The president of Petroleos de Venezuela S.A.’s lubricant business was one of several company officials arrested early this month on corruption allegations by a committee appointed to reform the national oil company.
The committee, Alli Rodriguez Araque, has a stated purpose to root out corruption and to improve operations, but critics contend that it is taking action against political foes of President Nicolas Maduro.
The executive arrested was Oscar Rafael Aponte Landaeta, president of Venezolana de Aceites y Solventes Vassa, which is PdVSA’s engine oil and lubricant subsidiary. It is commonly known as Vassa.

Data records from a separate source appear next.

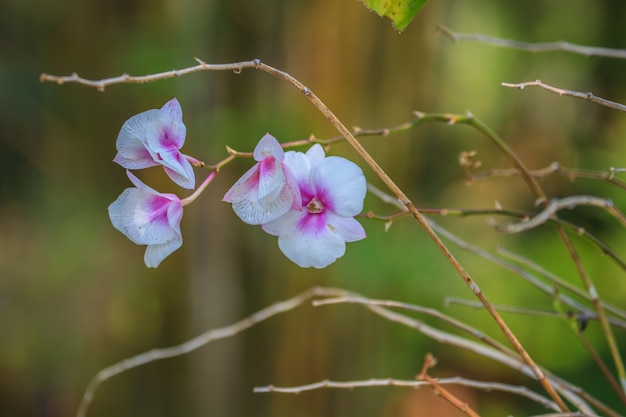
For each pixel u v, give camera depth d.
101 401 2.34
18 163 2.85
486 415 2.38
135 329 2.34
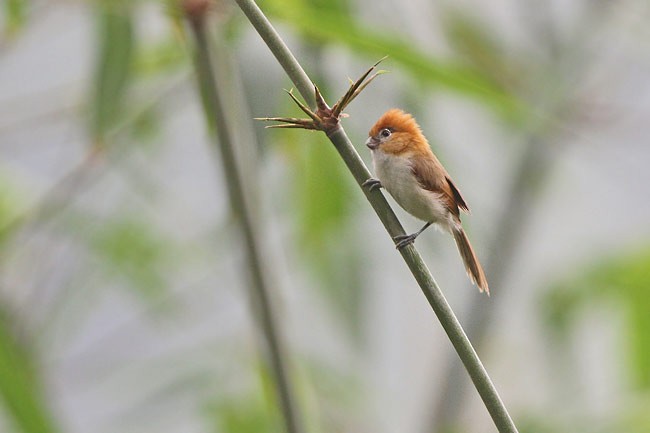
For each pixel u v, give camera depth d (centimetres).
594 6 852
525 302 855
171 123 846
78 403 845
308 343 848
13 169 844
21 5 829
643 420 843
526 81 846
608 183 860
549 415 845
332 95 831
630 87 849
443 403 847
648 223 857
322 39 823
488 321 848
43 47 847
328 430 845
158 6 818
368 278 847
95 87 827
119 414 847
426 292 798
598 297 854
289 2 820
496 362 852
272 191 841
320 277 845
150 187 848
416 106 839
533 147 852
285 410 814
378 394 849
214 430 848
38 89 845
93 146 835
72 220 845
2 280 838
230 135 815
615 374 852
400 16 841
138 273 849
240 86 820
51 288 841
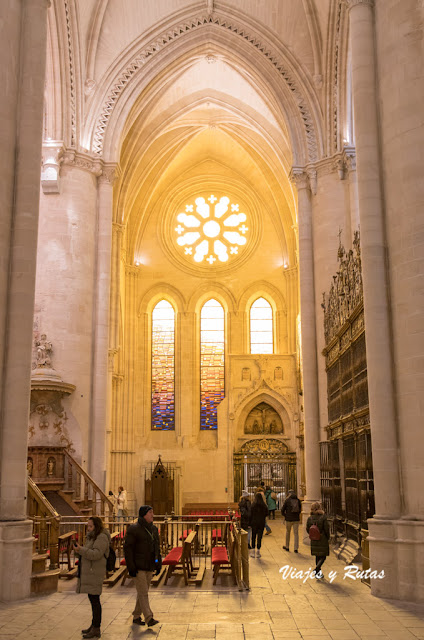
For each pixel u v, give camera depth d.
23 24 13.98
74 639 8.78
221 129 36.03
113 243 31.80
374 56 14.16
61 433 23.08
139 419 36.81
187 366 37.50
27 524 12.03
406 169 12.95
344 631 9.22
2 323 12.66
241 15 25.58
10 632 9.15
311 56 25.00
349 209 23.52
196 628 9.37
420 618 10.05
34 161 13.47
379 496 12.41
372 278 13.15
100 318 24.59
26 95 13.66
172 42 26.00
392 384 12.73
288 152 31.05
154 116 31.34
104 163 25.53
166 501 33.25
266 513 17.25
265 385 35.72
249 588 12.26
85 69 25.22
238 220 39.75
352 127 23.91
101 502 21.72
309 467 22.34
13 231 13.13
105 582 12.61
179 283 38.78
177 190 39.91
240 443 35.53
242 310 38.31
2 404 12.46
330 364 21.00
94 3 24.95
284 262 38.72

According to the restructuring committee led by Minister of industries and National Production Terek El-Aissami, the Public Prosecutor’s office arrested Landaeta based on allegations of smuggling Vassa products, receiving commissions on overpriced transit contracts and the irregular use of company facilities for personal benefit and third-party companies. The executive allegedly diverted strategic material such as lubricants, greases and sulfonic acid from Vassa by manipulating the company’s computer systems and hiding irregularities in the dispatch of those products, local TV channel NTN24 reported.
The VASSA facility, which was being used for illegal lubricant refills and to divert some of which is used for vehicles, was located in the city of Barinas, according to local research and data group La Table.

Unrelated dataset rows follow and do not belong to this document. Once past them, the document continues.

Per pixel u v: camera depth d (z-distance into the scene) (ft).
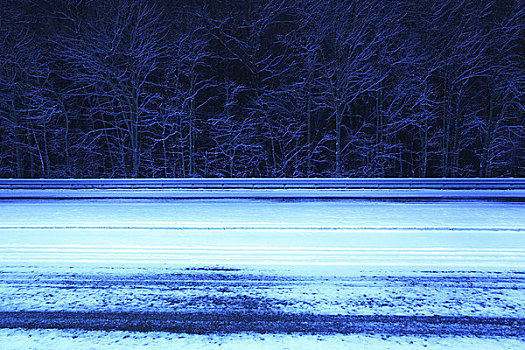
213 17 89.97
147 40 83.82
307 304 15.83
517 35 84.07
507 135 86.89
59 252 23.58
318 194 50.67
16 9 84.12
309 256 22.53
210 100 93.40
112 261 21.68
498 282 18.29
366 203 44.65
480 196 48.01
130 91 86.99
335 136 86.84
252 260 21.80
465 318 14.51
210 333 13.39
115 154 95.45
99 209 40.57
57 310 15.29
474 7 85.30
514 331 13.50
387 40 88.43
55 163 97.04
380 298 16.40
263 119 88.84
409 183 55.62
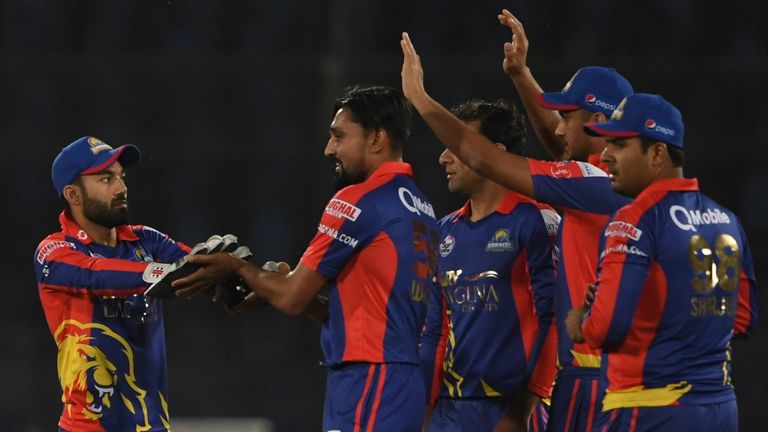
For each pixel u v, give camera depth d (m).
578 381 13.76
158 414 14.35
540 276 14.66
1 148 35.66
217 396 32.31
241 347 33.72
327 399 12.94
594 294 11.96
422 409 12.90
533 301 14.73
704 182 34.38
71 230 14.19
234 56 37.19
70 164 14.05
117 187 14.14
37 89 36.81
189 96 36.88
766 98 34.84
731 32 37.94
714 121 34.94
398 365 12.65
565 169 13.30
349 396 12.61
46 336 34.09
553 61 36.53
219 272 13.02
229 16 38.81
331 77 34.91
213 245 12.85
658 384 11.70
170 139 36.88
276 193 35.47
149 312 14.30
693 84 34.94
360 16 38.25
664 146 11.95
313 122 36.66
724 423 11.84
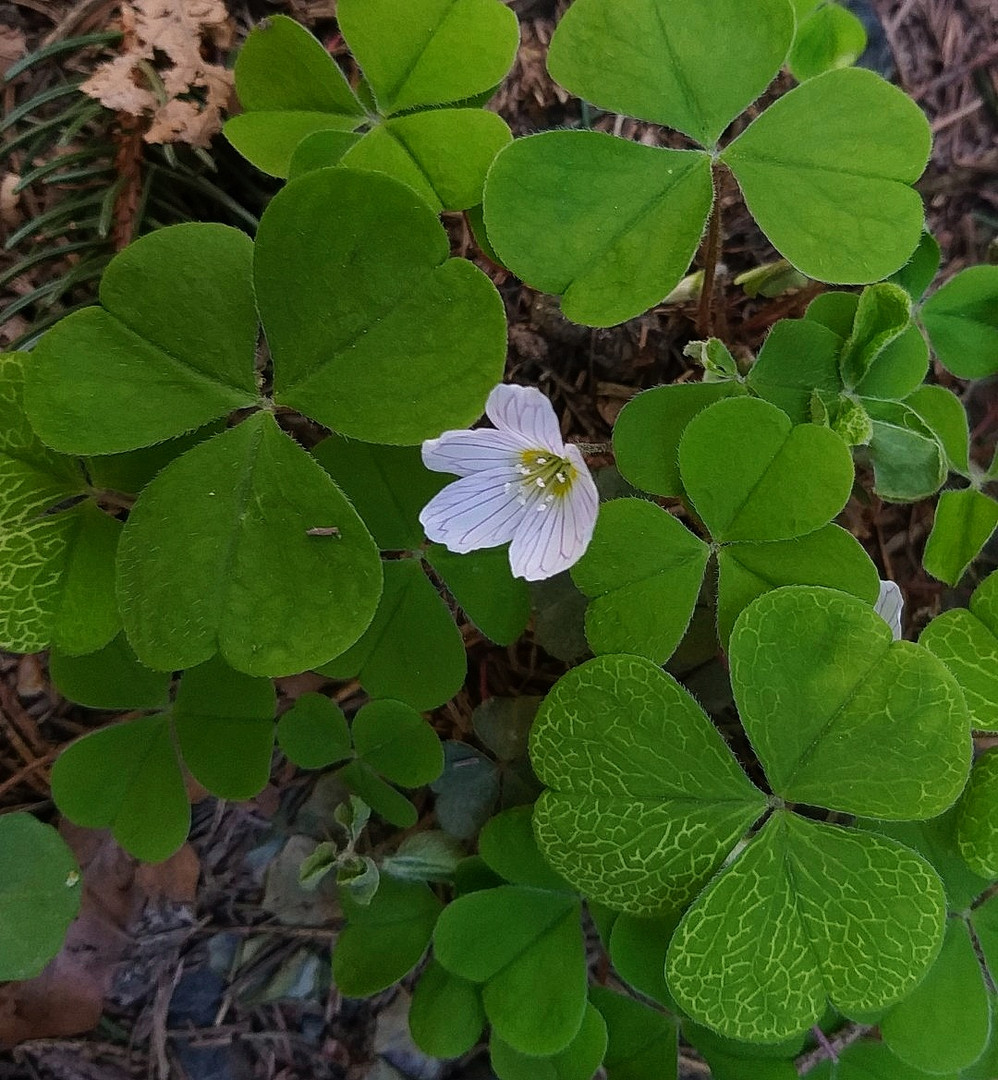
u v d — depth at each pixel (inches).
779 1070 3.6
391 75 3.6
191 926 4.6
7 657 4.5
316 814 4.6
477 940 3.7
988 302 4.1
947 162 5.0
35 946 3.6
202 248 3.1
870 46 5.0
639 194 3.3
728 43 3.3
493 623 3.8
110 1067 4.5
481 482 3.3
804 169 3.4
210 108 4.1
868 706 3.2
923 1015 3.5
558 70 3.3
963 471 4.1
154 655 3.1
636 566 3.5
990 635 3.7
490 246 3.6
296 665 3.1
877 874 3.2
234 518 3.2
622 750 3.3
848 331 3.9
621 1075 3.8
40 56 4.2
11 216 4.3
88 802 3.8
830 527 3.5
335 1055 4.6
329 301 3.0
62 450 3.0
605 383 4.7
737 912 3.2
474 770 4.3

Among the other executives now behind bars are Oswaldo Vargas, who is president of PdVSA shipping subsidiary PDV Marina. He was charged with fuel smuggling. In addition, two former PdVSA managers were accused of espionage for the United States, local news service Entorno Intelegente reported. They are PdVSA special operations manager Alfredo Marcial Chirinos Azuaja and General Manager of Crude Oil Operations Aryenis Torrealba.
According to local political risk and oil consultant Jose Chalhoub, all of this PdVSA shakeup is actually happening, but he is unconvinced that it will lead to anything really positive for the lubricant market. “The situation is critical. We need real changes and not just superficial temporary solutions,” Chalhoub told Lube Report. The Venezuela lubricant market has struggled with severe shortages for more than a year as the domestic economy crumbles.
As for Landaeta, besides being president of PdVSA Vassa, he is commissioner of Venezuela’s national drug enforcement office and a National Guard Colonel.
Focused on the production and commercialization of petrochemicals and automobile lubricants, Vassa was nationalized in 2010 by Bolivarian Revolution leader Hugo Chavez to increase production and incorporate the working class, according to state-run Venezuela TV. The company was formerly known as Industrias Venoco.
“Actually, not much of the lubricants and motor oil in Venezuela is coming from PDVSA, and most of it is being imported from the United States, some coming from Shell,” said Chalhoub.
“However, the quality of some of the motor oil and gasoline being imported into the country – mostly from Russia and Spain – is not the best and this has been damaging some cars. Generally speaking, I’ve heard that the U.S. product is good,” the consultant added.